The statement, made by Sony yesterday after unveiling its poor financial results in the last fiscal year, claims that new measures will be made, even though they might include some big decisions from executives to force employees into retirement or to fire them altogether. These are the three areas that the Japanese electronics company will focus on, as revealed at its press conference.

• Structurally reform Sony’s core electronics operations to better compete with its best in class peers in terms of speed to market and profitability. 

• Continue margin improvement activities to lessen the impact of the weak economic profile of key markets. 

• Accelerate the integration between products and network services by leveraging the combined strengths of Sony’s electronics and computer entertainment operations.

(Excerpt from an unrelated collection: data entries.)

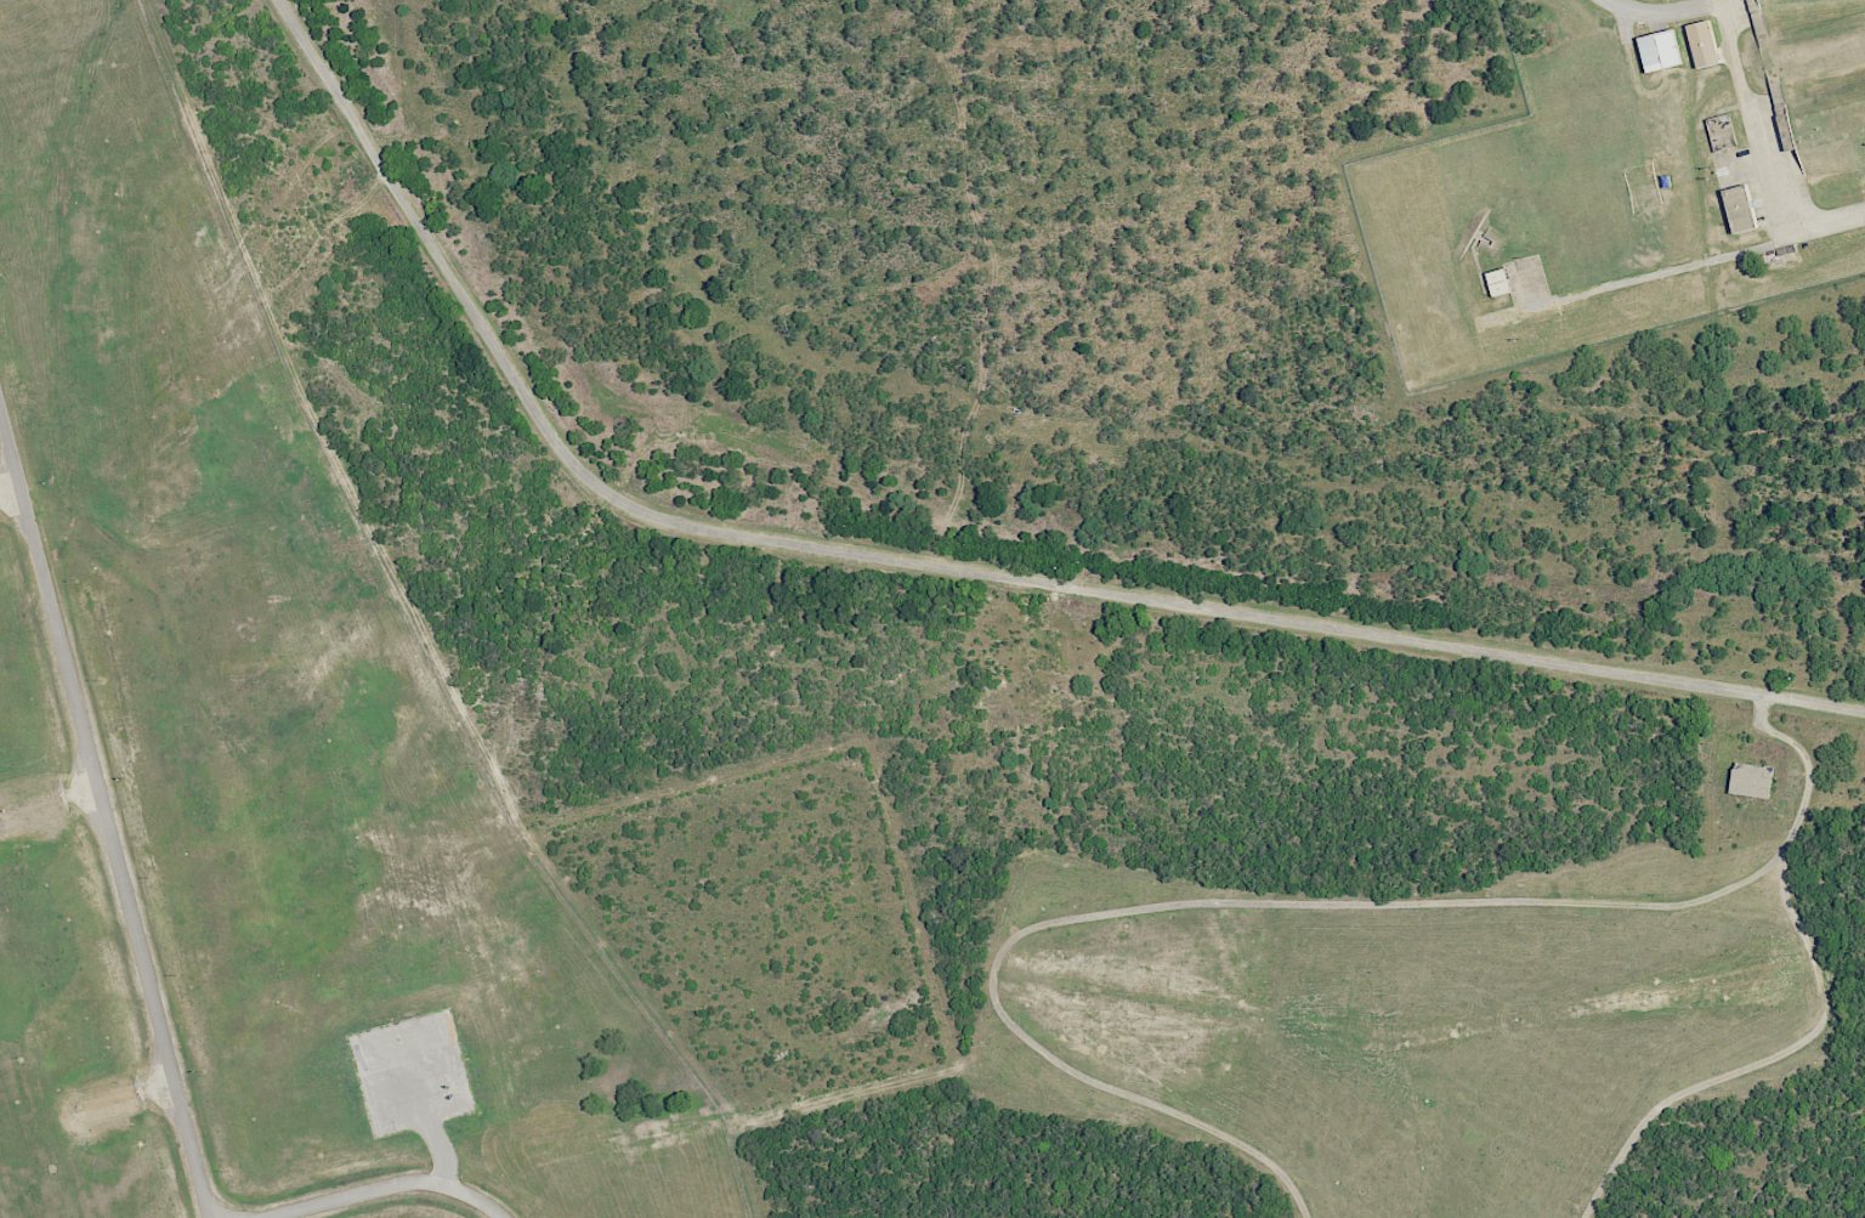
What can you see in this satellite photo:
building: (1703, 44)
building: (1660, 50)
road: (1748, 105)
building: (1721, 132)
building: (1740, 208)
road: (1668, 270)
building: (1498, 282)
road: (939, 566)
road: (1807, 767)
road: (105, 811)
road: (1418, 901)
road: (390, 1186)

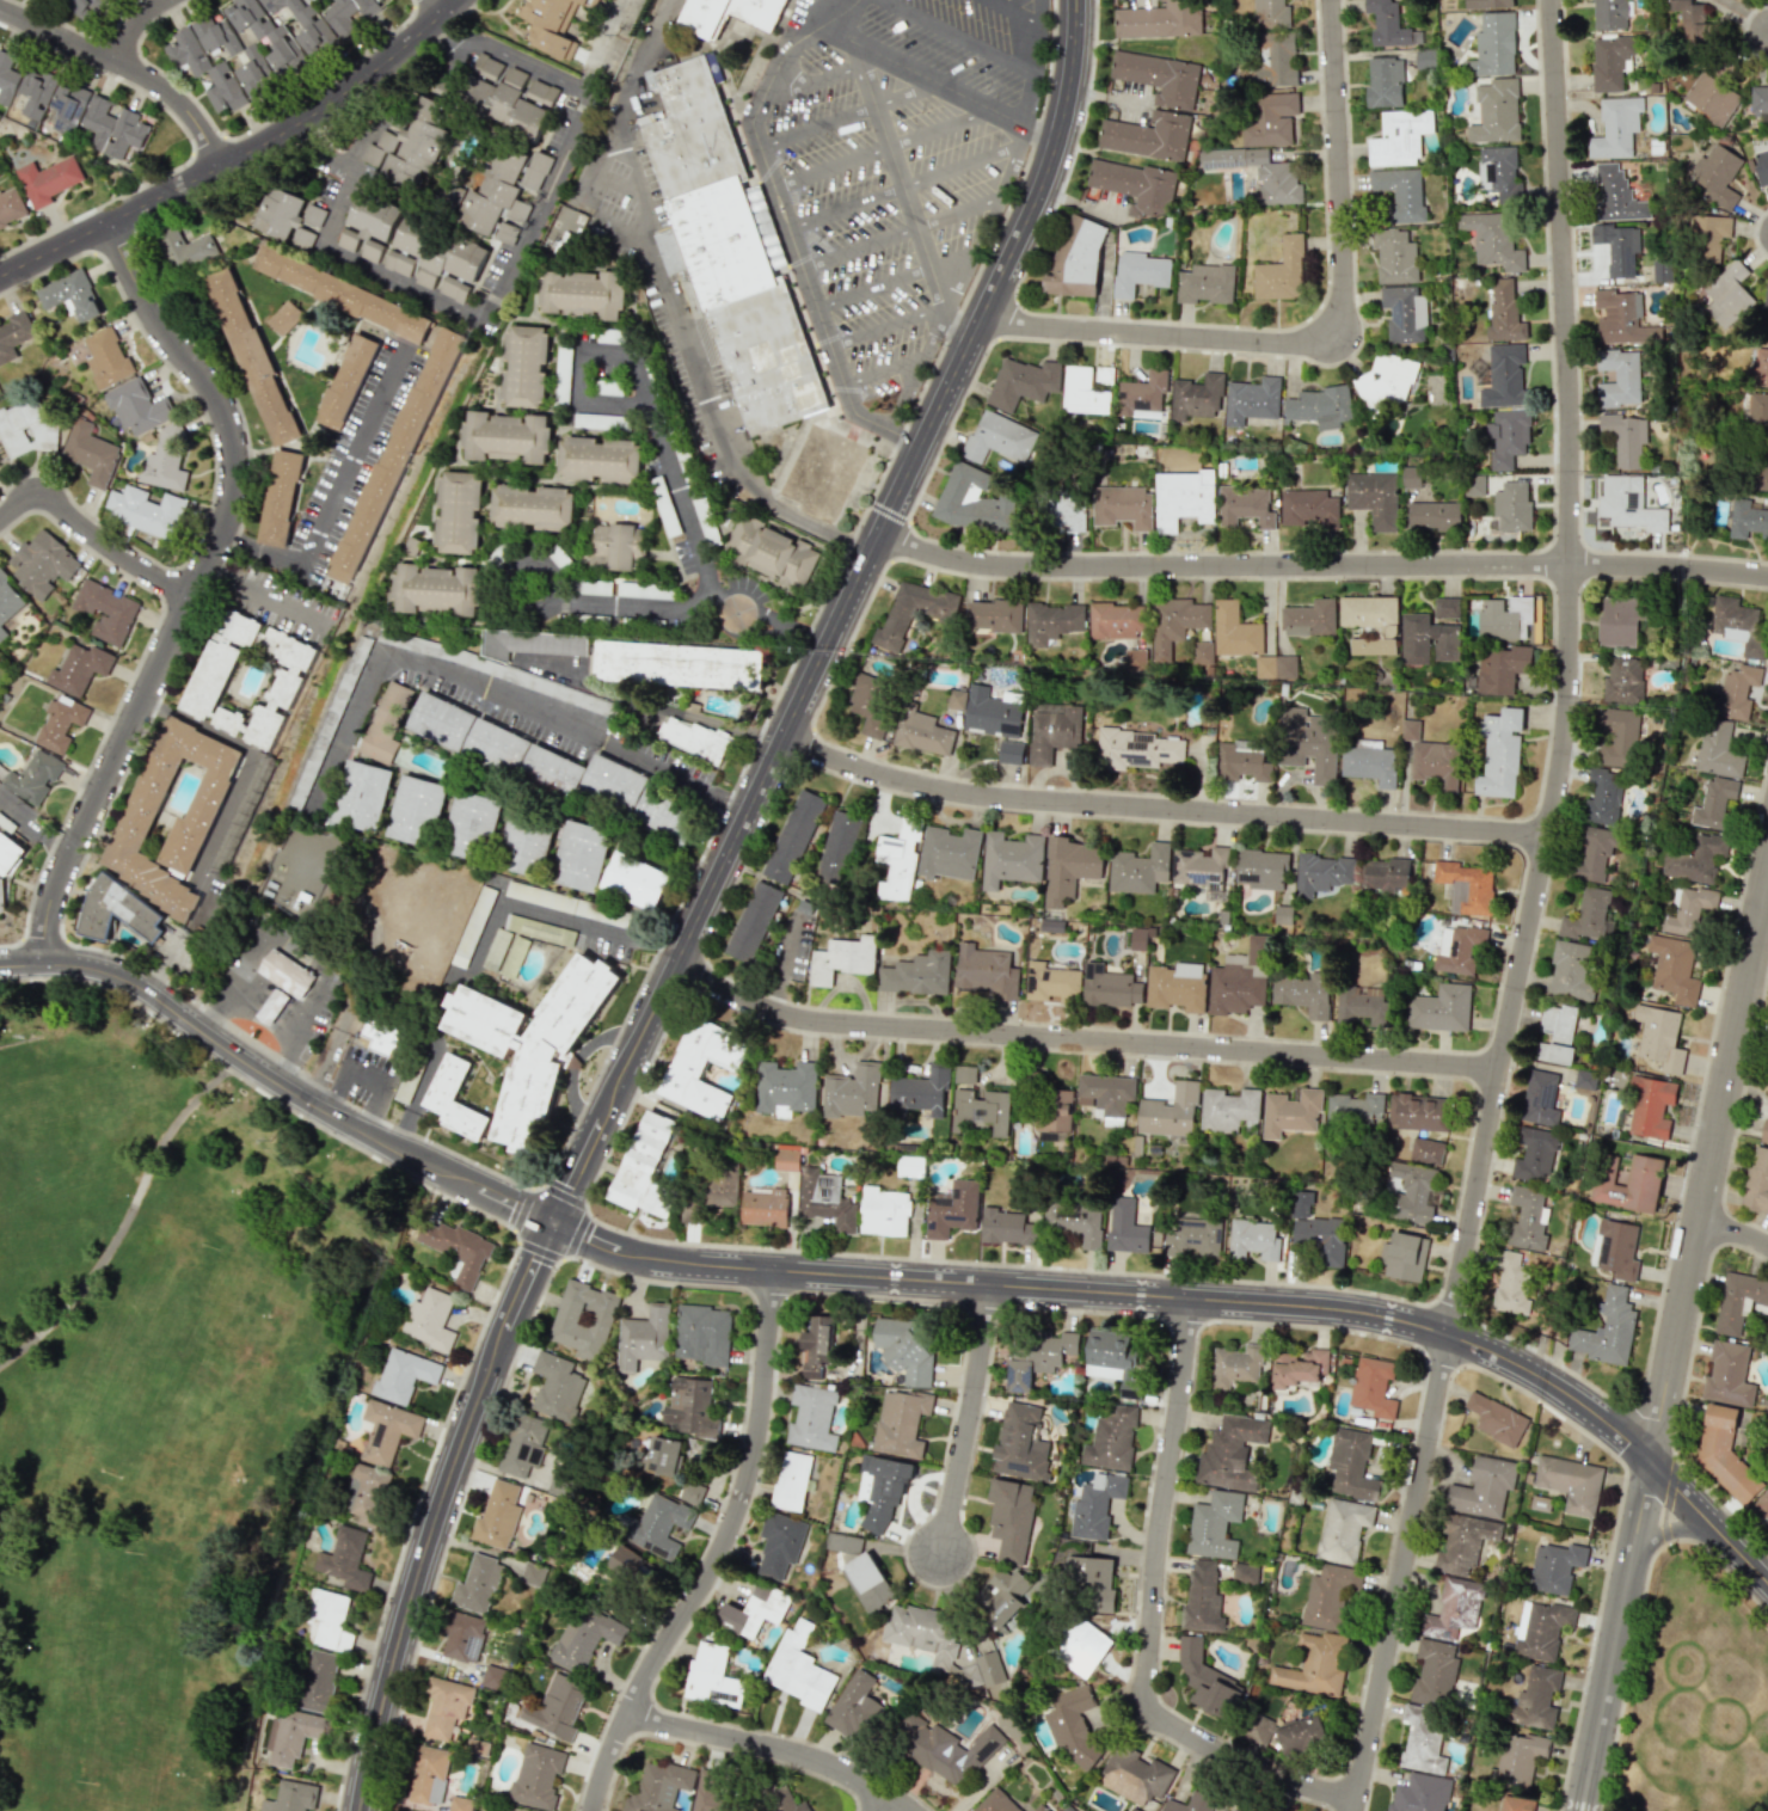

Furthermore, it seems that a drastic “headcount reduction” will be made in the entertainment and game divisions, which will see a lot of people be laid off and less money directed for development. “Sony intends to accelerate these actions, and in addition, implement further initiatives which are being announced today. Through these measures, together with anticipated restructuring to be achieved within the game, music and pictures businesses, and significant cost reductions in advertising expenditures, general expenses, logistics and other expenses, Sony now anticipates that it will achieve group-wide cost reductions of 250 billion yen.”

While this doesn't mean that the PlayStation brand won't be backed up by the large corporation in the future, it does make the possibility of a price cut less likely as a profit needs to be ensured even after Sony has broken even with the PlayStation 3.